The zoom on this 1999 camera was not as long as on the other one, but 28-90mm was still ok for me. I chose this one as I read somewhere that it did multiple exposures. I won’t link to that article, because it doesn’t. Though this one also has a bulb mode which is rather good for a point and shoot. It also accepts DX coded film up to 3200asa, available apertures range from f3.5 – f9, and has a maximum speed of 1/400s. That is all quite impressive really. Here are some more technical details.
I used this camera on a day out in Doncaster, exactly as a point and shoot might be used. One film, one location but I saved a couple of shots to use with the remote, gosh I have been enjoying fish and chips lately looking at my increase belly size. The remote worked perfectly, and the case even had a little pocket to keep it in. Cameras with a brushed metallic finish are always lovely to hold. It was quick and responsive, but the proof is in the pudding or photo whichever you prefer.
Golly, I think this one did well. Even the tricky shot of the market roof is perfectly exposed. I might be converting to Pentax as my main camera of choice. And what the heck is happening to the weather? The day in Doncaster was the warmest day on record for February in the UK, warmer than most summer days. Look at it now, barely a dry day in sight.
As for the camera, I think I will keep this a while seeing as I the other might not be returned and I now have a remote. These cameras are still fairly easy and cheap to find. If you can find a good example it would be a great one to keep in a handy location.
This is another swapped camera, I still have quite a few to go through from that pile of swaps.
This one is from 1974 and while searching for it online, the word rare came up a few times. It was quite tricky to find any information about it. From the information I did find, it has shutter speeds from 4 seconds to 1/800th.
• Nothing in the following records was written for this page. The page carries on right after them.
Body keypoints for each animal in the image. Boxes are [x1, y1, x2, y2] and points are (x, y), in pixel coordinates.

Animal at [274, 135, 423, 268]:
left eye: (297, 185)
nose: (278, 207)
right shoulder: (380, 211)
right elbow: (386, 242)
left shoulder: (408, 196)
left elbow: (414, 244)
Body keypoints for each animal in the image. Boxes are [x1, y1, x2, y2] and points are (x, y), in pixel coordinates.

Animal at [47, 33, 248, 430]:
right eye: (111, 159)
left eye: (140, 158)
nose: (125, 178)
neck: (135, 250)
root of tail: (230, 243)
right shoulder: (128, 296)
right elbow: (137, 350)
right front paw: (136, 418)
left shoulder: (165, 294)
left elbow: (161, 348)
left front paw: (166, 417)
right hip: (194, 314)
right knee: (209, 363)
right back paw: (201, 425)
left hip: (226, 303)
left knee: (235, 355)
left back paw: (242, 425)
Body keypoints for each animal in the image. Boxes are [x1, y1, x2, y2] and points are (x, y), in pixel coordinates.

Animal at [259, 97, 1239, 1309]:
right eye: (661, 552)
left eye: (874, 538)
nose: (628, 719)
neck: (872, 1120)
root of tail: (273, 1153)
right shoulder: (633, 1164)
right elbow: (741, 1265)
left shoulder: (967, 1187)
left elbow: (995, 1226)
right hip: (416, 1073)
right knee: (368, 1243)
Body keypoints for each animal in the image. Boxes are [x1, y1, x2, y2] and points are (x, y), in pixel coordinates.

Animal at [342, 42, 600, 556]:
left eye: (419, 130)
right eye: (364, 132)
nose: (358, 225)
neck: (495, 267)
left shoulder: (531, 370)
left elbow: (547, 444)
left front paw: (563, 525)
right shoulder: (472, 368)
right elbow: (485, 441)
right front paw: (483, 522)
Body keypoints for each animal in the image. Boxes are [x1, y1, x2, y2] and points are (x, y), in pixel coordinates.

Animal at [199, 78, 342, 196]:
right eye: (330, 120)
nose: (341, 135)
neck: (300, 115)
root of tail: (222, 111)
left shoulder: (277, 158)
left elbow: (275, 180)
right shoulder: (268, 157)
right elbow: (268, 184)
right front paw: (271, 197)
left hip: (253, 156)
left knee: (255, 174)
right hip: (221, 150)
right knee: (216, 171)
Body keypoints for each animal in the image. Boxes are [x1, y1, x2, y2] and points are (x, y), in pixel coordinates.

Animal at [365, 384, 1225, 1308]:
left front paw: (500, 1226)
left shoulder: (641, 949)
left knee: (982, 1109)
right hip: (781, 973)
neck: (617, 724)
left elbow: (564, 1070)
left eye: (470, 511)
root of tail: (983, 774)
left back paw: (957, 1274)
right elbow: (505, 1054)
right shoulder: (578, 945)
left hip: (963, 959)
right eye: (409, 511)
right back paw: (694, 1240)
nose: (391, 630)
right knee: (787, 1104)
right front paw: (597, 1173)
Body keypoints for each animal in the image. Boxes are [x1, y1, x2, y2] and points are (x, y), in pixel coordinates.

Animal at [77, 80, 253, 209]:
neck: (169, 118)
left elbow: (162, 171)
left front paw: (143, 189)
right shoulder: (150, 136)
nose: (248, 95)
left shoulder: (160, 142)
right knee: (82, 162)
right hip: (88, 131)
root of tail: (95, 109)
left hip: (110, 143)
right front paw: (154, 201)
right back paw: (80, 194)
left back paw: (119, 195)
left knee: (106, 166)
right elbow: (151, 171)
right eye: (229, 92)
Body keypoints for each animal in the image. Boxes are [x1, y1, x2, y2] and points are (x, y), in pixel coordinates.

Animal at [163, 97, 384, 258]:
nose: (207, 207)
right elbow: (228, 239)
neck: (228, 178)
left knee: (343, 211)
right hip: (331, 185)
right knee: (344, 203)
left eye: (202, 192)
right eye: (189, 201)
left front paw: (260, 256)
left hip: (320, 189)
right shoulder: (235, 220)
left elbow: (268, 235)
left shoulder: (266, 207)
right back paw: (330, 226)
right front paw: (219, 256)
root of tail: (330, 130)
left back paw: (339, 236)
That is where the 800 in the name comes from. You can find all the technical details you need here..in French.
As you would have seen in the details I linked to, this camera uses an awkwardly sized battery. The person I got the camera from had a clever workaround which meant I could use the more convenient LR44. A pile of tinfoil wrapped in electrical tape. The other slot was a perfect size for 2 LR44, which are a slightly higher voltage. You might need to change the asa settings if you try this.
I took the camera to Bradford city center and Moses Gate Country Park. The weather, as usual, was rainy and cloudy. I used Fomapan 100 and pushed it to 400, though the camera does have a setting for 800asa film. I found the camera very quiet, but a little disturbing as there was no information in the viewfinder at all. The rangefinders second image was very faint so I added a piece of black tape to the viewfinder to aid focusing.
When I finally finished the film I developed it as usual and waited for it to dry. Then shock horror, my scanner would not turn on. SERIOUSLY!!! It is three months old and I haven’t used it often. I tried different cables, different sockets, but nothing I did would bring it back to life. I was left with the task of calling Canon. The guy on the line was very helpful, but it didn’t make it magically work again. I had to send it to their one and only service center in the UK. It came back in less than a week with a new power “thingy”. It was a bit of a worry as I am working part-time at the moment and scanners are not really essential or cheap. Anyway, I can recommend the Canon service center in the UK.
Moses Country Park
I do also have a cheap portable 35mm scanner. Though the cheap scanner’s results are ok, it crops a lot of the image. Neither scanners are as sharp as I would like. Here are some side by side scans from the two ones I have.
Ok, my final thoughts. I love this camera. If you can find a good one get it but be aware, it will not work without batteries and the batteries might be an issue.